Category Archives: Folding Clients

CPU Folding Revisited: AMD FX-8320E 8-Core CPU

In the last article, I made the statement that running Stanford’s Folding@home distributed computing project on CPUs is a planet-killing waste of electricity.  Well, perhaps I didn’t say it in such harsh terms, but that was basically the point.  Graphics cards, which are massively multi-threaded by design, offer much more computational power for molecular dynamics solutions than traditional desktop processors.  More importantly, they do more science per watt of electricity consumed.
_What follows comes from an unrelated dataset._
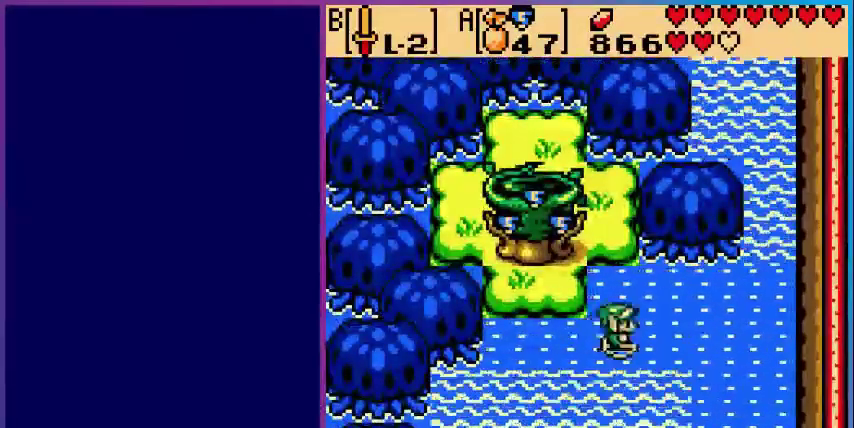
{"buttons": ["DPAD_UP", "DPAD_RIGHT"], "events": [[400, "DPAD_UP", "down"]]}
If you’ve been following along, you’ve probably noticed that the processors I’ve been playing around with are relatively elderly (if you are still using a Core2 anything, you might consider upgrading).  In this article, I’m going to take a look at a much newer processor, AMD’s Vishera-based 8-core FX-8320e.  This processor, circa 2015, is the newest piece of hardware I currently have (although as promised in the previous article, I’ve got a brand new graphics card on the way).  The 8-core FX-8320e is a bit of a departure for AMD in terms of power consumption.  While many of their high end processors are creeping north of 125 watts in TDP, this model sips a relatively modest (for an 8-core) 95 watts of power.  As shown previously here, with more cores, F@H efficiency increases along with overall performance.  The 8320e chip should be no exception.

Processor Specs:

  • Designation: AMD FX-8320e
  • Architecture: Vishera
  • Socket: AM3+
  • Manufacturing Process: 32 nm
  • # Cores: 8
  • Clock Speed: 3.2 GHz (4.0 Turbo)
  • TDP: 95 Watts

Side Note: As many will undoubtedly mention, this processor isn’t really a true 8-core in the sense that each pair of cores shares one Floating Point Unit, whereas an ideal 8-core CPU would have 1 FPU per core.  So, it will be interesting to see how this processor does against a true 1 to 1 processor such as the 1100T (six FPUs, reviewed here).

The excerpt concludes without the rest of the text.